MATERIAL SUPPLIED:
************
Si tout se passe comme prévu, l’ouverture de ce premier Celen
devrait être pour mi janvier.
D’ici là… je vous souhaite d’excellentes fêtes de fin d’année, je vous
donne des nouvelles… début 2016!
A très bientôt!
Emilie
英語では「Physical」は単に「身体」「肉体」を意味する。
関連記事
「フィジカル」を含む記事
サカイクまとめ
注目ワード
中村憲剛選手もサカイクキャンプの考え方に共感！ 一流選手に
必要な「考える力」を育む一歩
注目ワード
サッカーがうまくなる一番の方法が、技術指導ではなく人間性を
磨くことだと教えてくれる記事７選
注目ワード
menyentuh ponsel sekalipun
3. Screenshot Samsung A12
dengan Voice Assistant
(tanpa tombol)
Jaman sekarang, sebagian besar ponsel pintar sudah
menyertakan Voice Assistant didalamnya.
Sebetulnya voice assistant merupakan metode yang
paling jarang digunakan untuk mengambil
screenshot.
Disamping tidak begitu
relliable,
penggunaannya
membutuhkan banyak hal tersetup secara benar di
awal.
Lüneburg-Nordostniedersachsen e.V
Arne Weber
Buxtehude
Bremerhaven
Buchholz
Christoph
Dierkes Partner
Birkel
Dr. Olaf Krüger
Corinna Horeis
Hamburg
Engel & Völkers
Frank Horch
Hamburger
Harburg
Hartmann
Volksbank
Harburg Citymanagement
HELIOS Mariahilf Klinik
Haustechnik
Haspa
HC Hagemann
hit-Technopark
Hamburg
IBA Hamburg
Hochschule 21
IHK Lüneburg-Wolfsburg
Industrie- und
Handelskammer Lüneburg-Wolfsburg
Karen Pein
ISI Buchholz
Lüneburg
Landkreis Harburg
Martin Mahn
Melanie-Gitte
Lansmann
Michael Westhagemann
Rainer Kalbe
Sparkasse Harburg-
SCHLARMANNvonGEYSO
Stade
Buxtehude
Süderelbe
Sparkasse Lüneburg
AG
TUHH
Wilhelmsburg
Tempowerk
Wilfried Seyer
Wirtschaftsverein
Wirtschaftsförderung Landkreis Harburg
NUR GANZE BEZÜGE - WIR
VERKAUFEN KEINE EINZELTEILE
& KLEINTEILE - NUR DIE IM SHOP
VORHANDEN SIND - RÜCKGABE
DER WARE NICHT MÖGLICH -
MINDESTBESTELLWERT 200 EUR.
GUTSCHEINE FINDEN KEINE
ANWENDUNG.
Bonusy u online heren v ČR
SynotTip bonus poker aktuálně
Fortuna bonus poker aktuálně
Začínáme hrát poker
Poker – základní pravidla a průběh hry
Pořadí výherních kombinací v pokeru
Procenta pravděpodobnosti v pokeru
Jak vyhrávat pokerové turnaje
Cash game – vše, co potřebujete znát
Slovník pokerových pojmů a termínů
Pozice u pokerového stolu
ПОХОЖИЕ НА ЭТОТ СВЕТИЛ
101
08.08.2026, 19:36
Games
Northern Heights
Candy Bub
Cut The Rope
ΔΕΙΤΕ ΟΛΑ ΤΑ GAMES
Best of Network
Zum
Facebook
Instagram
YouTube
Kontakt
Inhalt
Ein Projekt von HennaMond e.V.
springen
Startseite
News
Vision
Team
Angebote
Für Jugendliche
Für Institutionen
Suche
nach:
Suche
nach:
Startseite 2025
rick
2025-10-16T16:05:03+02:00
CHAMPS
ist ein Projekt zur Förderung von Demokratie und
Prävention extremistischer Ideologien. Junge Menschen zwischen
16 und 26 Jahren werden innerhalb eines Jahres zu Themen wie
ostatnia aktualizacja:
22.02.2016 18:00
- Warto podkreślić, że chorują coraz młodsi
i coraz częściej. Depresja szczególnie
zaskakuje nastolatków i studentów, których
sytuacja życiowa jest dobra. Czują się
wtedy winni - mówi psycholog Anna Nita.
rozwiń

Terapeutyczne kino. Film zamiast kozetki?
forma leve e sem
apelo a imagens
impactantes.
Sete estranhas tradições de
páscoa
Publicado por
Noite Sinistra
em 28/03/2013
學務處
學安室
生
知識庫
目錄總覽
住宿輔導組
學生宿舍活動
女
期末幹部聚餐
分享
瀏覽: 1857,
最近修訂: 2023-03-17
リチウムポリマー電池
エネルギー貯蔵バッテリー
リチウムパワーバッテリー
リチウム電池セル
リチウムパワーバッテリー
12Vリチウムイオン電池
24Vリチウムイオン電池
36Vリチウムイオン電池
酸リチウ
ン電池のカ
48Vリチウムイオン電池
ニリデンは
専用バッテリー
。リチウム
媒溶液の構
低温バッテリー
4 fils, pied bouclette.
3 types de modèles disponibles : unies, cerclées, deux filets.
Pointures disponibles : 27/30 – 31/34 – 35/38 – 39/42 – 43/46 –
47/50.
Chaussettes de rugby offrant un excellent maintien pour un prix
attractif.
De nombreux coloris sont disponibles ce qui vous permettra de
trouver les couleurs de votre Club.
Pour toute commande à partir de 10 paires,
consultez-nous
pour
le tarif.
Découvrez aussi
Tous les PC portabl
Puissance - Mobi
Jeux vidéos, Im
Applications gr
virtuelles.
************
EXERCISE DIRECTIONS: Retype the listing from its opening line through the line containing "menyertakan Voice Assistant didalamnya.", with both of those lines included.

OUTPUT FOR THIS TASK:
Si tout se passe comme prévu, l’ouverture de ce premier Celen
devrait être pour mi janvier.
D’ici là… je vous souhaite d’excellentes fêtes de fin d’année, je vous
donne des nouvelles… début 2016!
A très bientôt!
Emilie
英語では「Physical」は単に「身体」「肉体」を意味する。
関連記事
「フィジカル」を含む記事
サカイクまとめ
注目ワード
中村憲剛選手もサカイクキャンプの考え方に共感！ 一流選手に
必要な「考える力」を育む一歩
注目ワード
サッカーがうまくなる一番の方法が、技術指導ではなく人間性を
磨くことだと教えてくれる記事７選
注目ワード
menyentuh ponsel sekalipun
3. Screenshot Samsung A12
dengan Voice Assistant
(tanpa tombol)
Jaman sekarang, sebagian besar ponsel pintar sudah
menyertakan Voice Assistant didalamnya.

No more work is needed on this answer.